◆ **Exercises to complete**
a: According to the article on community health asset mapping, which two Chicago neighborhoods are Diamond's pilot areas?
b: Write a continuation of the article on community health asset mapping, beginning after its last sentence.

◆ **Document section**
A Map to Health, Happiness and Long Life

Michael Diamond (r.), here with other members of Northwestern's McCormick faculty, works hard to develop methods of ensuring the health of people at home and around the world.

Michael Diamond’s healthcare debate is a lot simpler than the one in Washington. For him, it boils down to one main question: how do we get available services to people right here at home?

“One of the biggest problems in Chicago is the tremendous disparity in health, not only in terms of outcomes, but also in terms of access,” said Diamond, who is an adjunct professor of biomedical engineering at Northwestern University. His solution to the access problem?

Community health asset mapping.

Though it might sound like jargon, this is actually a simple term: locating and recording the sum total of a community’s health resources.

“It’s not clear where people can go to access their health information,” Diamond said. Many people, especially those of lower socioeconomic status, are not only unsure about where to go on a cash basis or to use Medicaid: they are unsure about where to go at all.

Asset mapping has the potential to provide that information by putting it into a single, accessible database, available to all users. At least, that’s the goal.

Right now Diamond is focusing on two pilot areas in Chicago: Albany Park and Austin.

With Northwestern students’ help and the use of geo-coding, a process whereby he plugs address information into a database, Diamond is slowly but surely building a picture of the combined community resources in these neighborhoods.

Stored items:
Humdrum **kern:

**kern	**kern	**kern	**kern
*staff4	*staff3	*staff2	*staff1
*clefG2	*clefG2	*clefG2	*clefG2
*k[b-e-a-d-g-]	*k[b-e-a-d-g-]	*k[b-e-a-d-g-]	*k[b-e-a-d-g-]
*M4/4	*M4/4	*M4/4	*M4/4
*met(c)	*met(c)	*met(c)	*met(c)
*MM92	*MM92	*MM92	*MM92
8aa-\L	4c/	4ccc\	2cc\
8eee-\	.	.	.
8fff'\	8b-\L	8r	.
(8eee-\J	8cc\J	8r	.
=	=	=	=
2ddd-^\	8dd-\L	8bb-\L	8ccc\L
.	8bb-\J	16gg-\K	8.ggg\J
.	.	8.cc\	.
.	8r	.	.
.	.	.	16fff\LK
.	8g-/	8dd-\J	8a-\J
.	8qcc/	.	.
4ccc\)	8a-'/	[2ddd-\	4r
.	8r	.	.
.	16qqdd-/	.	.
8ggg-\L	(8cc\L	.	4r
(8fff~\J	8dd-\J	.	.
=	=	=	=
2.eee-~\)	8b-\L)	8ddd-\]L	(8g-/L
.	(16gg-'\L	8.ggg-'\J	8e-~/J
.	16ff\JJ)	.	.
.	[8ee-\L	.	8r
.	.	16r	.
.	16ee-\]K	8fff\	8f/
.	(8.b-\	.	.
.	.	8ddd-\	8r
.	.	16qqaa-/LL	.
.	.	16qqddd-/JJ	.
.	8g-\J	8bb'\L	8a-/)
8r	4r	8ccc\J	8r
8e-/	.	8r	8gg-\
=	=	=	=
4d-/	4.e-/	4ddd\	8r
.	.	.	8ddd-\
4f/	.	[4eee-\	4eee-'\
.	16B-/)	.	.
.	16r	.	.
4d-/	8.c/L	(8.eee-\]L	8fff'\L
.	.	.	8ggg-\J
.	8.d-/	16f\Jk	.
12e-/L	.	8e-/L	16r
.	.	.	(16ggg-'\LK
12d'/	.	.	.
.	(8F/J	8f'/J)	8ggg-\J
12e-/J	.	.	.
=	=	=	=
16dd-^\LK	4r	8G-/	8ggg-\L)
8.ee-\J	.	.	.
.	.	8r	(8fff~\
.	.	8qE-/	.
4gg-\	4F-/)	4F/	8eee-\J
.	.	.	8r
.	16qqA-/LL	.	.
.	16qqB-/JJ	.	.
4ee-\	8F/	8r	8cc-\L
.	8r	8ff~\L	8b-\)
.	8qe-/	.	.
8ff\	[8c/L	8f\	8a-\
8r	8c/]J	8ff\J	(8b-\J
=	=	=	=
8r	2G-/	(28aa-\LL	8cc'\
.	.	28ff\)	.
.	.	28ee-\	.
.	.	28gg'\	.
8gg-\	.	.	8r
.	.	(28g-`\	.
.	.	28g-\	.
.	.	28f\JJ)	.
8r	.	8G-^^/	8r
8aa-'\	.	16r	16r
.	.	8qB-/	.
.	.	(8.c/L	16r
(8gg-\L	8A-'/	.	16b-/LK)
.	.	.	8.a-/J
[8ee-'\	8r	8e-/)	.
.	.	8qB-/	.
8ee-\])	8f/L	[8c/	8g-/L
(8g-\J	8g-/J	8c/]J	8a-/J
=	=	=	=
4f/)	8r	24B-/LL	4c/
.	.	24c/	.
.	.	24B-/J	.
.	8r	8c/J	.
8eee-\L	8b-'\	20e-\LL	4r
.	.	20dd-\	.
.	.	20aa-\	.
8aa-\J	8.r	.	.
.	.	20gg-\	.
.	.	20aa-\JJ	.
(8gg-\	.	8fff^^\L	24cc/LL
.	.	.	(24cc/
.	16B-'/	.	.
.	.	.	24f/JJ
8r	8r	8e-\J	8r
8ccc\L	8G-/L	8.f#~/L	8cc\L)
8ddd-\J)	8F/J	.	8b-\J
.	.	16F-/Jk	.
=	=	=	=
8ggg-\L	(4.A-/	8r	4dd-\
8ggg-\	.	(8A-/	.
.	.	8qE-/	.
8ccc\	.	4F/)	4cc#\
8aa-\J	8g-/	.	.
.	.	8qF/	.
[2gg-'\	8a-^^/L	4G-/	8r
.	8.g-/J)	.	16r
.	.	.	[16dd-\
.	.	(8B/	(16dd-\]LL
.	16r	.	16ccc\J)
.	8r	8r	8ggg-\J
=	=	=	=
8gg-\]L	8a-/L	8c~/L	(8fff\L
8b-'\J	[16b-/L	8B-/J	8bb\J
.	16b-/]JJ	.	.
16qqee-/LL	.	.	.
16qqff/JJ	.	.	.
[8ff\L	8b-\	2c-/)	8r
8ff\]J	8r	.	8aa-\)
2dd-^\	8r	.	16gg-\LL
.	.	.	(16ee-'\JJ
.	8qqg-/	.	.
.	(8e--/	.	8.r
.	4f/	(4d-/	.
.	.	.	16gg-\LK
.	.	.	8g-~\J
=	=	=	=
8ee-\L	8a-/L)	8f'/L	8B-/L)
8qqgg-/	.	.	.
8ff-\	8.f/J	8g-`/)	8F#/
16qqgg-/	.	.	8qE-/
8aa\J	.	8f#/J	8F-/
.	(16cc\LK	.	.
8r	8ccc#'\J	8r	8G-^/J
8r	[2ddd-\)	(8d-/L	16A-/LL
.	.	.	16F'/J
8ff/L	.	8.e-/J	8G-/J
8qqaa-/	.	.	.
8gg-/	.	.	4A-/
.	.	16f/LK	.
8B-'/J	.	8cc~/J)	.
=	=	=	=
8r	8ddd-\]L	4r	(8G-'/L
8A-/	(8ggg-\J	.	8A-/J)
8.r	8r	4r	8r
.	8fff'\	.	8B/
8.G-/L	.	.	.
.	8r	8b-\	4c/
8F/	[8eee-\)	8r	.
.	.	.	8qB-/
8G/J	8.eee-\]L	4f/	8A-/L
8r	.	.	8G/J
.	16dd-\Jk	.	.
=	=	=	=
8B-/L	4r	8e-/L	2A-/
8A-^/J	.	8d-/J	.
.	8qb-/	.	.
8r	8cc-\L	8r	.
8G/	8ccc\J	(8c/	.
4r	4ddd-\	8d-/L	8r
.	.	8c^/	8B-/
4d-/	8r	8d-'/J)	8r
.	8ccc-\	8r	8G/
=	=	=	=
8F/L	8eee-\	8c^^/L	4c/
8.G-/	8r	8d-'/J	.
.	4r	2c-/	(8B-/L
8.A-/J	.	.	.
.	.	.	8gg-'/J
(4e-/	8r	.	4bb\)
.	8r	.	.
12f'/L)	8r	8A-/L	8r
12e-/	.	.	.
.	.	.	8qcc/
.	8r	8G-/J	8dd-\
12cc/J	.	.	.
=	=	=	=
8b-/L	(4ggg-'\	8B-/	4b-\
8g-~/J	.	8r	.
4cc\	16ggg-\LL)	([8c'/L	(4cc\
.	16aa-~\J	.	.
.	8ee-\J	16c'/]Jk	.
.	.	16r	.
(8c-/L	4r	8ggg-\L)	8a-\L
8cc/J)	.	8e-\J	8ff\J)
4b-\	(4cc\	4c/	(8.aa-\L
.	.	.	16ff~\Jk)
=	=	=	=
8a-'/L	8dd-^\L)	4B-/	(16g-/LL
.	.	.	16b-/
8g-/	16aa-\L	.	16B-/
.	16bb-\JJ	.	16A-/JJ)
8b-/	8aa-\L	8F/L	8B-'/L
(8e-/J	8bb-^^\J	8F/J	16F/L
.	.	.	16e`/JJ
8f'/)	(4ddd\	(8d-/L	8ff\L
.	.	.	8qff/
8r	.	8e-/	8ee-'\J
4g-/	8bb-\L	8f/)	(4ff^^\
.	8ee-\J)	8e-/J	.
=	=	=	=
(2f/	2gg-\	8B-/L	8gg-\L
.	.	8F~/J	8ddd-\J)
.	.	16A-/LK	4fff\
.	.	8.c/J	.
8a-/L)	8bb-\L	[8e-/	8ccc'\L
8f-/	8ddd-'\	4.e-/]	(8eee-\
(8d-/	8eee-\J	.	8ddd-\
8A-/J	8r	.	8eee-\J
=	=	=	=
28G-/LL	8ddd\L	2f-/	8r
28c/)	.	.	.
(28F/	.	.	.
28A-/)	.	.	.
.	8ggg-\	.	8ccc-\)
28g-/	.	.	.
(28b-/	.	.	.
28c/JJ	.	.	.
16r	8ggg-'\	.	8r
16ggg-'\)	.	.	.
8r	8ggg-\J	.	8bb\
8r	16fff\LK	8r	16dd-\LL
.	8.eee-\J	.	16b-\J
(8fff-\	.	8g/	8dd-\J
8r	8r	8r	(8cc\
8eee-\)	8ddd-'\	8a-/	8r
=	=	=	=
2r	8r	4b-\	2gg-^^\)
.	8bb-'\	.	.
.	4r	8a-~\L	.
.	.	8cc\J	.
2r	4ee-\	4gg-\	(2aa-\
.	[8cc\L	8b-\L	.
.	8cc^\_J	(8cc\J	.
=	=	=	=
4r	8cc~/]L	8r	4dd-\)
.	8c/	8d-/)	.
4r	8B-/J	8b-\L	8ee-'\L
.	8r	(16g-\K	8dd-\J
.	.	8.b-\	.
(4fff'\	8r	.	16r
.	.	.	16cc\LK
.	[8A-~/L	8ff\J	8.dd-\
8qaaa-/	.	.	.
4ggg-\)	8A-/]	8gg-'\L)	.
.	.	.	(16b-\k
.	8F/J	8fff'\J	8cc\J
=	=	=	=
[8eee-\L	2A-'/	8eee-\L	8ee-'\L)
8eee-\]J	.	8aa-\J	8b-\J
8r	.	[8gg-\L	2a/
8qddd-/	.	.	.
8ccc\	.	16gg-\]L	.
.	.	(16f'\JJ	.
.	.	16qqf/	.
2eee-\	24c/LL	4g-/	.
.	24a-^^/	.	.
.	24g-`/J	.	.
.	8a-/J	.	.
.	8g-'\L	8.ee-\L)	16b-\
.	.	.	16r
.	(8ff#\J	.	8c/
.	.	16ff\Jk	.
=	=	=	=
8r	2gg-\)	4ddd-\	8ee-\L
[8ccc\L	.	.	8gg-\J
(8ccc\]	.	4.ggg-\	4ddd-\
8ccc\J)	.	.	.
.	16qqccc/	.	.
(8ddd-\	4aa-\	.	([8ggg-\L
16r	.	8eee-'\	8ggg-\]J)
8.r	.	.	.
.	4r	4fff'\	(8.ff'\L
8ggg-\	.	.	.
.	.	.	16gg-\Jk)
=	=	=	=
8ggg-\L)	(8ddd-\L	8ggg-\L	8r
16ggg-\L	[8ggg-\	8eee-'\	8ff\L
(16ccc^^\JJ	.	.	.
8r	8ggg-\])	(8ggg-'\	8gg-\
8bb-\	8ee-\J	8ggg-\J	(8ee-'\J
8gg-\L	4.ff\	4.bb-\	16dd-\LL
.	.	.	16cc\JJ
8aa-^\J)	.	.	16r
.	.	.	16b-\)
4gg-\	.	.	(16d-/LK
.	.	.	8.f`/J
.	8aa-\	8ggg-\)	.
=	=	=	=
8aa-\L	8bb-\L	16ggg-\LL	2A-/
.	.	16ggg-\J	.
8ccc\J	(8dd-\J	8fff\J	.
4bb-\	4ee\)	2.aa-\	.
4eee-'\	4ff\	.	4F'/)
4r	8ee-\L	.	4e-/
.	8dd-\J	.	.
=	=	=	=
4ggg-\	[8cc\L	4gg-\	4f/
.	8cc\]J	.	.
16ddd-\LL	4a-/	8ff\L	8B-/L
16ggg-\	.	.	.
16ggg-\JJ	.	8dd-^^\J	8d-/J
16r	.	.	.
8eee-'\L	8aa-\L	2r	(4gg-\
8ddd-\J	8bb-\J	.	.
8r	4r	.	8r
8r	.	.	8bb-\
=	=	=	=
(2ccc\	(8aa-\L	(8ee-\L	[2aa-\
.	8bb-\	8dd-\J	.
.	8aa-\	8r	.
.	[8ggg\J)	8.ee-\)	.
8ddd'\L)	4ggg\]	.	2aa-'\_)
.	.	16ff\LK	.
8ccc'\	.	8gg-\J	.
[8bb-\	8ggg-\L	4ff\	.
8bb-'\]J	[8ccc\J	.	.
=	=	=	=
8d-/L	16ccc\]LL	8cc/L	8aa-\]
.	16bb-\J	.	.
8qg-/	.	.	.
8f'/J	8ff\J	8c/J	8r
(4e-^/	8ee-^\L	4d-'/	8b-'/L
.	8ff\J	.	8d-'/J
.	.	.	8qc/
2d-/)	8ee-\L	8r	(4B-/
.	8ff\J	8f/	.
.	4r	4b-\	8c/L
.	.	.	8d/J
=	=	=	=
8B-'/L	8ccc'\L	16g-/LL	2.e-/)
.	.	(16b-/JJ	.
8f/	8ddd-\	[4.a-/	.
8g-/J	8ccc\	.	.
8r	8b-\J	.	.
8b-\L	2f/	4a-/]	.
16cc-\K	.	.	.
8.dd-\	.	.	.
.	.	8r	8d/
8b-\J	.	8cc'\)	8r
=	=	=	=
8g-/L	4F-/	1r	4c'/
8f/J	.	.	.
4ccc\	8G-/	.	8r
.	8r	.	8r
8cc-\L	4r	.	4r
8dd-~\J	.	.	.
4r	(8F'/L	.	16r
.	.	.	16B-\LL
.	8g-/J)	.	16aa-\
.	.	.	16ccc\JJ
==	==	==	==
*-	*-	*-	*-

◆ **Answers in order**
a: Albany Park and Austin.

b:
Heather Polonsky, an incoming senior and Global Health minor at Northwestern, has been working with Diamond for two years now and has taken an active role in the project.

“It’s about raising awareness about resources that already exist rather than creating new resources,” said Polonsky, who worked in Albany Park to catalogue not only medical offices and hospitals but also grocery stores and pharmacies. Anything with bearing on community well being was recorded.

Polonsky also created a survey, to be distributed this fall at locations belonging to Healthy Albany Park, a community coalition. Its intention is to find out how community members use their services, satisfaction with those services, what they perceive as the most pressing issues in the neighborhood and how they meet a broad variety of health needs.

“Instead of a top-down approach, it’s more of a bottom-up,” explained Polonsky, who said that she’s enjoyed working with Diamond and was glad for a chance to apply what she’d learned in class.

As President of World Resources Chicago, a consulting firm that helps businesses and organizations respond to global challenges and opportunities, and the 2011 recipient of the Institute of Medicine of Chicago’s Public Service Award, Diamond is uniquely suited to combining community and medicine into a functioning whole.

The success of his projects so far relies largely on his cooperation with students, medical professionals, and community and citywide coalitions.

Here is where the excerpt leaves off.